Exclude any images and output the remaining records exactly.

*** Study material ***

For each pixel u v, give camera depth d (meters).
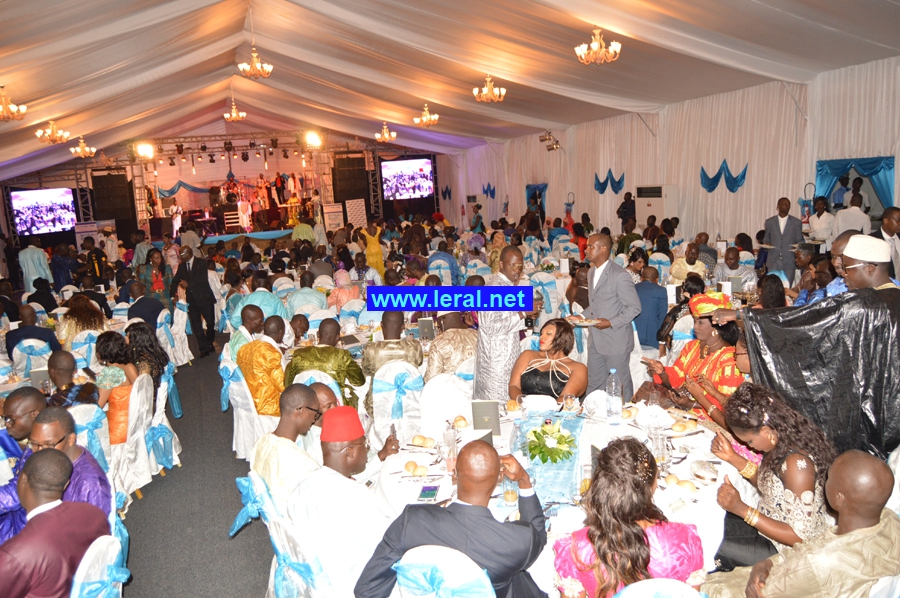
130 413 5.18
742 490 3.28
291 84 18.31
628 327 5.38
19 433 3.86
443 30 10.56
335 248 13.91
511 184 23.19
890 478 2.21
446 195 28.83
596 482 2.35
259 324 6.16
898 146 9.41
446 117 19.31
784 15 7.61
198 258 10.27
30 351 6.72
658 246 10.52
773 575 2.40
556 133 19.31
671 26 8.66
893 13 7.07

***

Reply:
For each pixel u v, give camera depth d (meters).
130 413 5.18
742 490 3.28
291 84 18.31
628 327 5.38
19 433 3.86
443 30 10.56
335 248 13.91
511 184 23.19
890 478 2.21
446 195 28.83
596 482 2.35
259 324 6.16
898 146 9.41
446 117 19.31
784 15 7.61
198 258 10.27
30 351 6.72
658 246 10.52
773 575 2.40
556 133 19.31
671 26 8.66
893 13 7.07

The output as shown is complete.